• WHAT YOU HAVE TO DO: Practice item. Set the material below down again exactly, with no pictures.

• DATA BELOW:
━━━

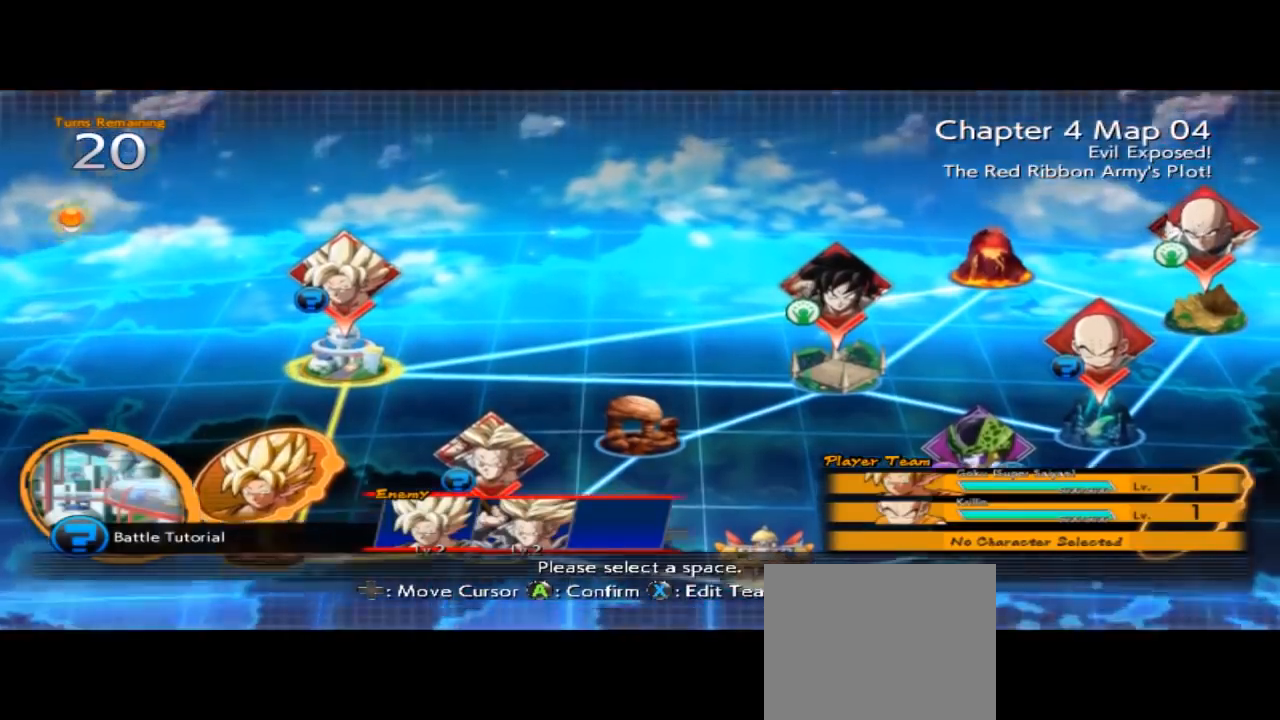
{"buttons": [], "left_stick": "up-right", "events": []}
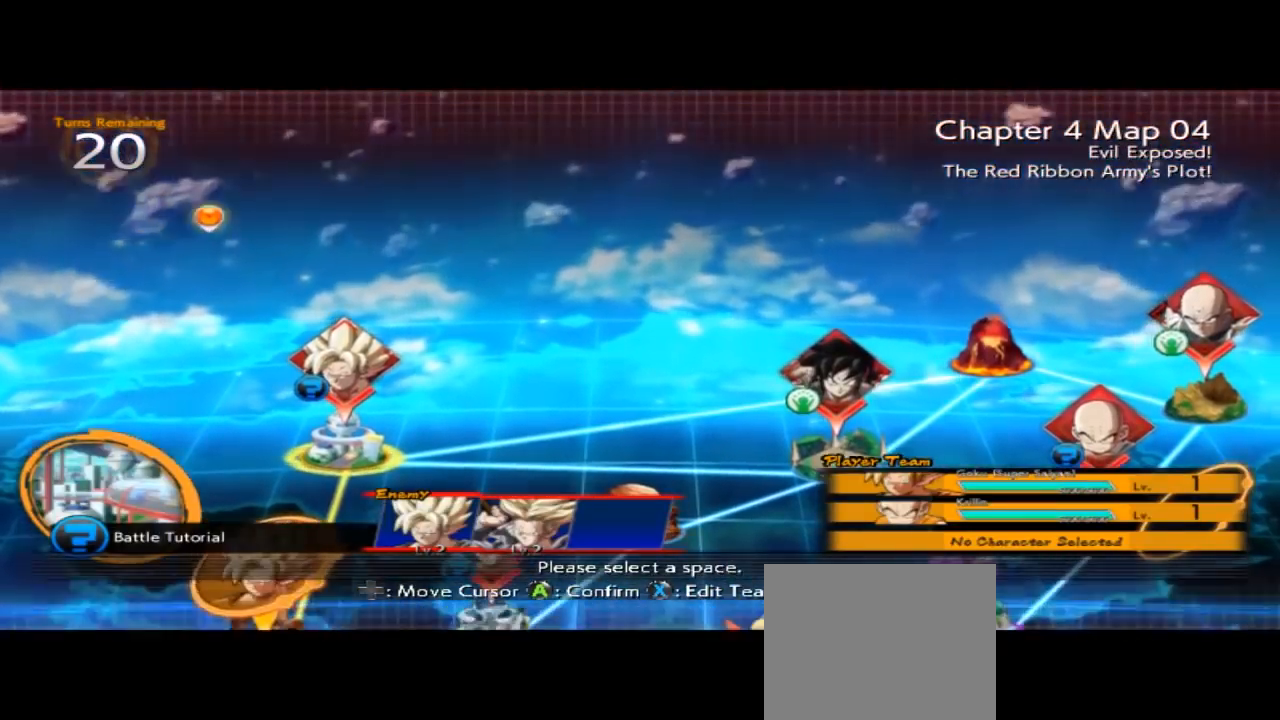
{"buttons": [], "left_stick": "right", "events": [[67, "left_stick", "right"]]}
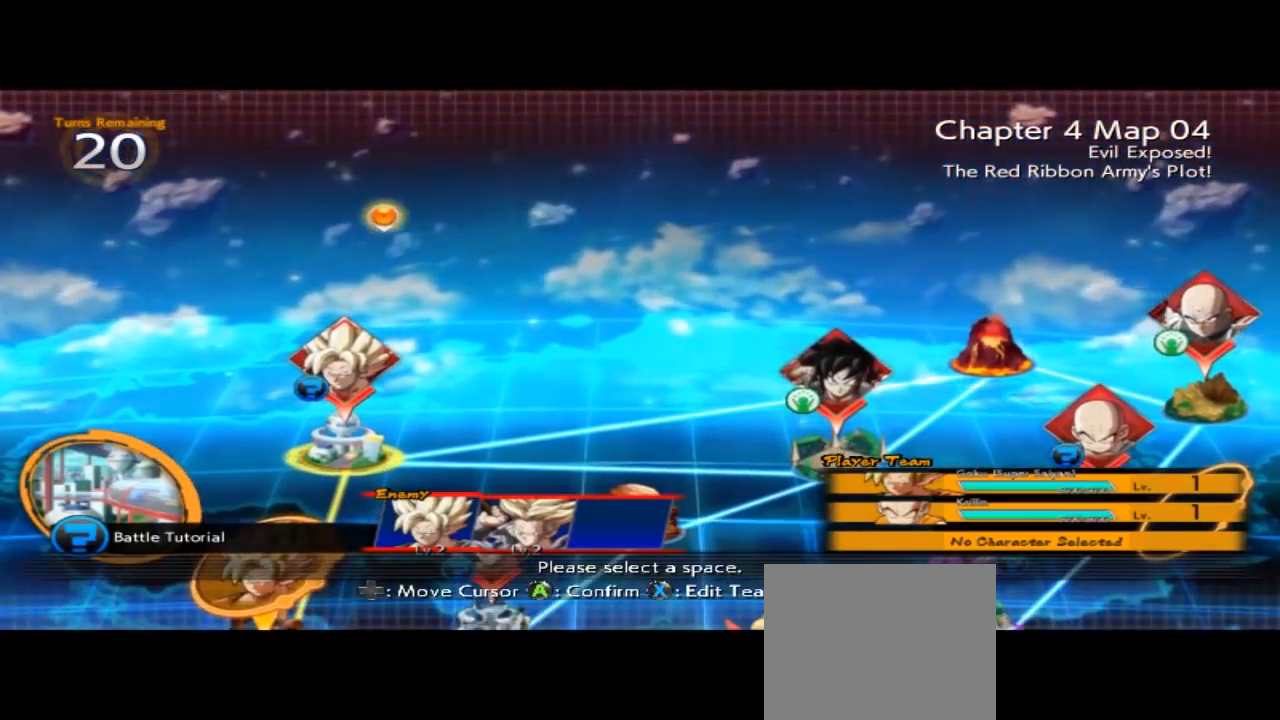
{"buttons": [], "left_stick": "down-right", "events": [[467, "left_stick", "down-right"]]}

━━━

• SOLUTION TO THIS EXERCISE:
{"buttons": [], "left_stick": "up-right", "events": []}
{"buttons": [], "left_stick": "right", "events": [[67, "left_stick", "right"]]}
{"buttons": [], "left_stick": "down-right", "events": [[467, "left_stick", "down-right"]]}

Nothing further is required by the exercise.